Chapter 2 gives an overview of the literature review related to the speech emotion recognition. The chapter describes different aspects; among them are speech signal properties, emotion models, SER structure system which included the block diagram of SER system, types of database, then the feature extraction methods and lastly is the classification schemes used in emotion recognition.

Chapter 3 is devoted to the methodology of developing the SER system in this research. Flow charts for feature extraction and classification techniques that designed in this research are explained in this chapter. Furthermore, possible prosodic correlates of emotions in speech that can be extracted such as pitch and energy and feature vectors are described in details.

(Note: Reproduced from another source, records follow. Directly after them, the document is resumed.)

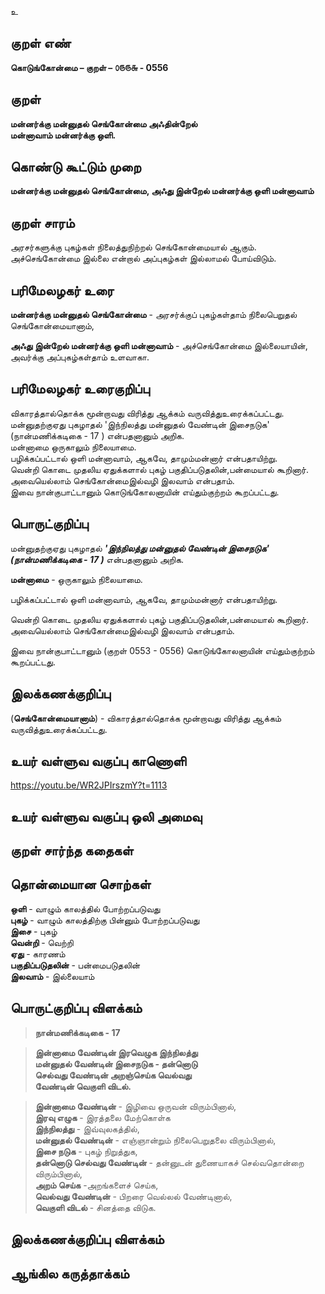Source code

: உ

## குறள் எண் 

**கொடுங்கோன்மை – குறள் – ௦௫௫௬ - 0556** 
 
## குறள் 

**மன்னர்க்கு மன்னுதல் செங்கோன்மை அஃதின்றேல்  
மன்னாவாம் மன்னர்க்கு ஒளி.**  

## கொண்டு கூட்டும் முறை

**மன்னர்க்கு மன்னுதல் செங்கோன்மை, அஃது இன்றேல் மன்னர்க்கு ஒளி மன்னாவாம்**  

## குறள் சாரம் 

அரசர்களுக்கு புகழ்கள் நிலைத்துநிற்றல் செங்கோன்மையால் ஆகும். அச்செங்கோன்மை இல்லை என்றால் அப்புகழ்கள் இல்லாமல் போய்விடும்.  

## பரிமேலழகர் உரை

**மன்னர்க்கு மன்னுதல் செங்கோன்மை** - அரசர்க்குப் புகழ்கள்தாம் நிலைபெறுதல் செங்கோன்மையானாம்,  

**அஃது இன்றேல் மன்னர்க்கு ஒளி மன்னாவாம்** - அச்செங்கோன்மை இல்லையாயின், அவர்க்கு அப்புகழ்கள்தாம் உளவாகா.  

## பரிமேலழகர் உரைகுறிப்பு   

விகாரத்தால்தொக்க மூன்றாவது விரித்து ஆக்கம் வருவித்துஉரைக்கப்பட்டது.  
மன்னுதற்குஏது புகழாதல் 'இந்நிலத்து மன்னுதல் வேண்டின் இசைநடுக' (நான்மணிக்கடிகை - 17 ) என்பதனானும் அறிக.  
மன்னாமை ஒருகாலும் நிலையாமை.  
பழிக்கப்பட்டால் ஒளி மன்னாவாம், ஆகவே, தாமும்மன்னார் என்பதாயிற்று.  
வென்றி கொடை முதலிய ஏதுக்களால் புகழ் பகுதிப்படுதலின்,பன்மையால் கூறினார்.  
அவையெல்லாம் செங்கோன்மைஇல்வழி இலவாம் என்பதாம்.  
இவை நான்குபாட்டானும் கொடுங்கோலனாயின் எய்தும்குற்றம் கூறப்பட்டது.    

## பொருட்குறிப்பு 

மன்னுதற்குஏது புகழாதல் _**'இந்நிலத்து மன்னுதல் வேண்டின் இசைநடுக' (நான்மணிக்கடிகை - 17 )**_ என்பதனானும் அறிக.  

**மன்னாமை** - ஒருகாலும் நிலையாமை.  

பழிக்கப்பட்டால் ஒளி மன்னாவாம், ஆகவே, தாமும்மன்னார் என்பதாயிற்று.  

வென்றி கொடை முதலிய ஏதுக்களால் புகழ் பகுதிப்படுதலின்,பன்மையால் கூறினார்.  
அவையெல்லாம் செங்கோன்மைஇல்வழி இலவாம் என்பதாம்.  

இவை நான்குபாட்டானும் (குறள் 0553 - 0556) கொடுங்கோலனாயின் எய்தும்குற்றம் கூறப்பட்டது.    

## இலக்கணக்குறிப்பு  

(**செங்கோன்மையானாம்**) - விகாரத்தால்தொக்க மூன்றாவது விரித்து ஆக்கம் வருவித்துஉரைக்கப்பட்டது.    

## உயர் வள்ளுவ வகுப்பு காணொளி

https://youtu.be/WR2JPIrszmY?t=1113 

## உயர் வள்ளுவ வகுப்பு ஒலி அமைவு 

 
## குறள் சார்ந்த கதைகள் 


## தொன்மையான சொற்கள்

**ஒளி** - வாழும் காலத்தில் போற்றப்படுவது     
**புகழ்** - வாழும் காலத்திற்கு பின்னும் போற்றப்படுவது    
**இசை** - புகழ்     
**வென்றி** - வெற்றி     
**ஏது** - காரணம்   
**பகுதிப்படுதலின்** - பன்மைபடுதலின்   
**இலவாம்** - இல்லையாம் 

## பொருட்குறிப்பு விளக்கம்

>**நான்மணிக்கடிகை - 17**

>**இன்னாமை வேண்டின் இரவெழுக இந்நிலத்து  
மன்னுதல் வேண்டின் இசைநடுக - தன்னொடு  
செல்வது வேண்டின் அறஞ்செய்க வெல்வது  
வேண்டின் வெகுளி விடல்.**  

>**இன்னாமை வேண்டின்** - இழிவை ஒருவன் விரும்பினால்,  
>**இரவு எழுக** - இரத்தலை மேற்கொள்க  
>**இந்நிலத்து** - இவ்வுலகத்தில்,  
>**மன்னுதல் வேண்டின்** - எஞ்ஞான்றும் நிலைபெறுதலை விரும்பினால்,  
>**இசை நடுக** - புகழ் நிறுத்துக,  
>**தன்னொடு செல்வது வேண்டின்** - தன்னுடன் துணையாகச் செல்வதொன்றை விரும்பினால்,  
>**அறம் செய்க** -அறங்களைச் செய்க,  
>**வெல்வது வேண்டின்** - பிறரை வெல்லல் வேண்டினால்,  
>**வெகுளி விடல்** - சினத்தை விடுக.

## இலக்கணக்குறிப்பு விளக்கம்


## ஆங்கில கருத்தாக்கம் 


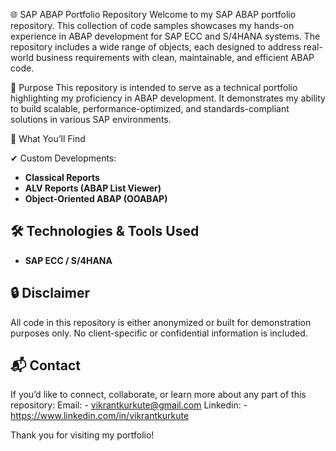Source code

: 🌐 SAP ABAP Portfolio Repository
Welcome to my SAP ABAP portfolio repository. This collection of code samples showcases my hands-on experience in ABAP development for SAP ECC and S/4HANA systems.
The repository includes a wide range of objects, each designed to address real-world business requirements with clean, maintainable, and efficient ABAP code.

📌 Purpose
This repository is intended to serve as a technical portfolio highlighting my proficiency in ABAP development. 
It demonstrates my ability to build scalable, performance-optimized, and standards-compliant solutions in various SAP environments.

🧠 What You’ll Find

✔ Custom Developments:
- **Classical Reports**
- **ALV Reports (ABAP List Viewer)**
- **Object-Oriented ABAP (OOABAP)**

## 🛠️ Technologies & Tools Used
- **SAP ECC / S/4HANA**

## 🔒 Disclaimer
All code in this repository is either anonymized or built for demonstration purposes only. 
No client-specific or confidential information is included.

## 📬 Contact
If you’d like to connect, collaborate, or learn more about any part of this repository:
Email: - vikrantkurkute@gmail.com
Linkedin: - https://www.linkedin.com/in/vikrantkurkute

Thank you for visiting my portfolio!
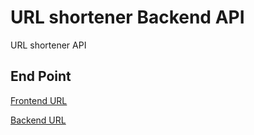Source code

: # URL shortener Backend API

URL shortener API

## End Point

[Frontend URL](https://password-reset-blog.netlify.app/)

[Backend URL](https://password-reset-backend-n39j.onrender.com/)
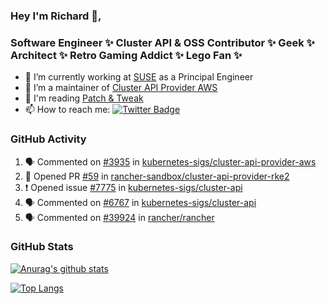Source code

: ### Hey I'm Richard 👋, 

<h3 align="left">Software Engineer ✨ Cluster API & OSS Contributor ✨ Geek ✨ Architect ✨ Retro Gaming Addict ✨ Lego Fan ✨</h3>

- 🔭 I’m currently working at [SUSE](https://www.suse.com/) as a Principal Engineer
- 👯 I’m a maintainer of [Cluster API Provider AWS](https://github.com/kubernetes-sigs/cluster-api-provider-aws)
- 💬 I'm reading [Patch & Tweak](https://bjooks.com/products/patch-tweak-exploring-modular-synthesis)
- 📫 How to reach me: [![Twitter Badge](https://img.shields.io/badge/-@fruit_case-00acee?style=flat&logo=Twitter&logoColor=white)](https://twitter.com/intent/follow?screen_name=fruit_case "Follow on Twitter")

### GitHub Activity 

<!--START_SECTION:activity-->
1. 🗣 Commented on [#3935](https://github.com/kubernetes-sigs/cluster-api-provider-aws/issues/3935) in [kubernetes-sigs/cluster-api-provider-aws](https://github.com/kubernetes-sigs/cluster-api-provider-aws)
2. 💪 Opened PR [#59](https://github.com/rancher-sandbox/cluster-api-provider-rke2/pull/59) in [rancher-sandbox/cluster-api-provider-rke2](https://github.com/rancher-sandbox/cluster-api-provider-rke2)
3. ❗️ Opened issue [#7775](https://github.com/kubernetes-sigs/cluster-api/issues/7775) in [kubernetes-sigs/cluster-api](https://github.com/kubernetes-sigs/cluster-api)
4. 🗣 Commented on [#6767](https://github.com/kubernetes-sigs/cluster-api/issues/6767) in [kubernetes-sigs/cluster-api](https://github.com/kubernetes-sigs/cluster-api)
5. 🗣 Commented on [#39924](https://github.com/rancher/rancher/issues/39924) in [rancher/rancher](https://github.com/rancher/rancher)
<!--END_SECTION:activity-->

### GitHub Stats

[![Anurag's github stats](https://github-readme-stats.vercel.app/api?username=richardcase&count_private=true&show_icons=true)](https://github.com/anuraghazra/github-readme-stats)

[![Top Langs](https://github-readme-stats.vercel.app/api/top-langs/?username=richardcase&hide=html&layout=compact)](https://github.com/anuraghazra/github-readme-stats)

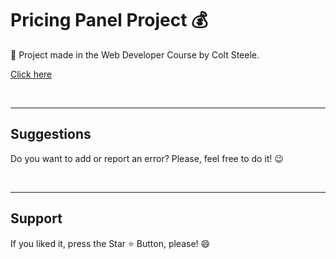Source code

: # Pricing Panel Project 💰

📌 Project made in the Web Developer Course by Colt Steele.

[Click here](https://chrysthy.github.io/Pricing-Panel-Project/)

<br>
<hr>
<h2> Suggestions </h2>
<p> Do you want to add or report an error? Please, feel free to do it! 😉 </p>

<br>
<hr>
<h2> Support </h2>
<p> If you liked it, press the Star ⭐ Button, please! 😄 </p>
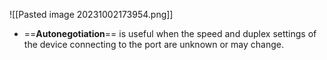 ![[Pasted image 20231002173954.png]]
* ==**Autonegotiation**== is useful when the speed and duplex settings of the device connecting to the port are unknown or may change.
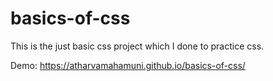 # basics-of-css

This is the just basic css project which I done to practice css.

Demo: https://atharvamahamuni.github.io/basics-of-css/
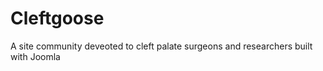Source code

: Cleftgoose
==========

A site community deveoted to cleft palate surgeons and researchers built with Joomla
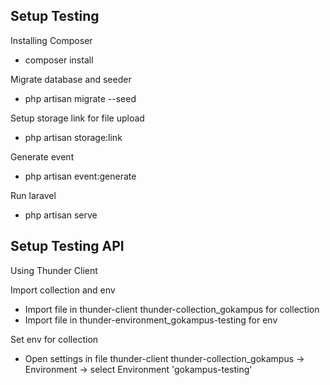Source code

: 
## Setup Testing

Installing Composer
- composer install

Migrate database and seeder
- php artisan migrate --seed

Setup storage link for file upload
- php artisan storage:link

Generate event
- php artisan event:generate

Run laravel
- php artisan serve

## Setup Testing API

Using Thunder Client

Import collection and env
- Import file in thunder-client thunder-collection_gokampus for collection
- Import file in thunder-environment_gokampus-testing for env

Set env for collection
- Open settings in file thunder-client thunder-collection_gokampus -> Environment -> select Environment 'gokampus-testing'

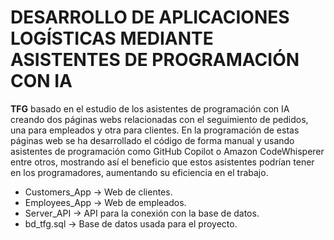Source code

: # **DESARROLLO DE APLICACIONES LOGÍSTICAS MEDIANTE ASISTENTES DE PROGRAMACIÓN CON IA**

**TFG** basado en el estudio de los asistentes de programación con IA creando dos páginas webs relacionadas con el seguimiento de pedidos, una para empleados y otra para clientes. En la programación de estas páginas web se ha desarrollado el código de forma manual y usando asistentes de programación como GitHub Copilot o Amazon CodeWhisperer entre otros, mostrando así el beneficio que estos asistentes podrían tener en los programadores, aumentando su eficiencia en el trabajo.

- Customers_App -> Web de clientes.
- Employees_App -> Web de empleados.
- Server_API -> API para la conexión con la base de datos.
- bd_tfg.sql -> Base de datos usada para el proyecto.
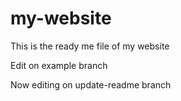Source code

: # my-website

This is the ready me file of my website

Edit on example branch

Now editing on update-readme branch
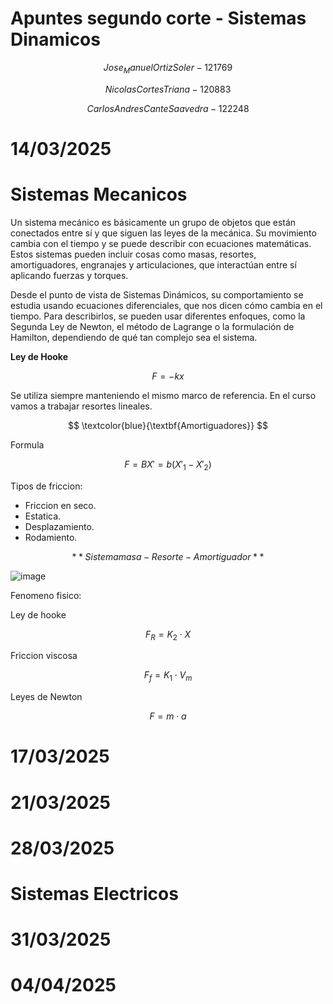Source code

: # Apuntes segundo corte - Sistemas Dinamicos


$$
Jose_Manuel   Ortiz   Soler - 121769
$$


$$
Nicolas   Cortes    Triana - 120883
$$


$$
Carlos   Andres   Cante   Saavedra - 122248
$$



# 14/03/2025


# **Sistemas Mecanicos**

Un sistema mecánico es básicamente un grupo de objetos que están conectados entre sí y que siguen las leyes de la mecánica. Su movimiento cambia con el tiempo y se puede describir con ecuaciones matemáticas. Estos sistemas pueden incluir cosas como masas, resortes, amortiguadores, engranajes y articulaciones, que interactúan entre sí aplicando fuerzas y torques.

Desde el punto de vista de Sistemas Dinámicos, su comportamiento se estudia usando ecuaciones diferenciales, que nos dicen cómo cambia en el tiempo. Para describirlos, se pueden usar diferentes enfoques, como la Segunda Ley de Newton, el método de Lagrange o la formulación de Hamilton, dependiendo de qué tan complejo sea el sistema. 

**Ley de Hooke**

$$
F = -k x
$$

Se utiliza siempre manteniendo el mismo marco de referencia. En el curso vamos a trabajar resortes lineales.

$$
\textcolor{blue}{\textbf{Amortiguadores}}
$$


Formula


$$
F = B X' = b (X'_1 - X'_2)
$$


Tipos de friccion:

- Friccion en seco.
- Estatica.
- Desplazamiento.
- Rodamiento.


$$
**Sistema masa - Resorte - Amortiguador**
$$


![image](https://github.com/user-attachments/assets/d964cf92-942f-4673-895b-9982b4991a87)

Fenomeno fisico:

Ley de hooke


$$
F_R = K_2 \cdot X
$$


Friccion viscosa


$$
F_f = K_1 \cdot V_m
$$


Leyes de Newton


$$
F = m \cdot a
$$


# 17/03/2025


# 21/03/2025


# 28/03/2025

# **Sistemas Electricos**


# 31/03/2025


# 04/04/2025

Chapter 4 gives the detailed analysis of the experimental results and comparison of the results obtained with the existing projects. Lastly, chapter 5 gives the achievement of this project, discusses the project’s market potential and the future improvements.


(4)

CHAPTER 2

LITERATURE REVIEW

This chapter is organized in four sections. Speech is the most fundamental communication tools in human life and has its own properties. In the beginning of this chapter, the basic properties of the speech are discussed. A precise idea of what emotions are is essential in order to recognize the emotions. Hence, a short brief of two-dimensional emotion model is covered in this chapter. After that, a general structure of the speech emotion recognition (SER) system is presented and every stage in designing the SER system such as speech emotional database, feature extraction and feature classification are discussed.


(5)

2.1 Speech signal

Speech is the primary approach to communicate with each other and the voice capability allows people to interact and exchange ideas. Speech recognition has developed as a recent research area in Human-Machine Interaction. Speech signal acts as the input to the speech recognition. According to Nyquist theorem, a continuous signal can be sampled without loss of information if only the components of frequency contained in the signal less than one half of the sampling rate. For example, human ears only used the frequency which is less than 8000 Hz for perception of speech, so it only requires 16 kHz of sampling rate for most speech processing purposes.

A good knowledge of basic properties of the speech signal is essential in the development of speech recognition system. One of the speech properties is that it will slowly varying over a short period of time and remain stationary over a long period of time. As the speaker usually takes some time to speak the word when recording starts, the beginning of the speech signal recording is corresponding to silence or background noise. These properties of the speech signal are showed in Figure 2.1.


(6)

2.2 Emotions

‘Palette theory’ [3] states that any emotion can be decomposed into its primary emotions as the way that any colour is formed from primary colour. The basic emotions are happy, fear, sad, anger, disgust, surprise and neutral. Figure 2.2 shows the model of emotions in two-dimensional with valence axis, which is from negative to positive, and arousal axis, which is usually from high to low. For example, from the Figure 2.2, happy is an affective state with moderate arousal and high valence level whereas sad is characterized by low arousal and negative valence.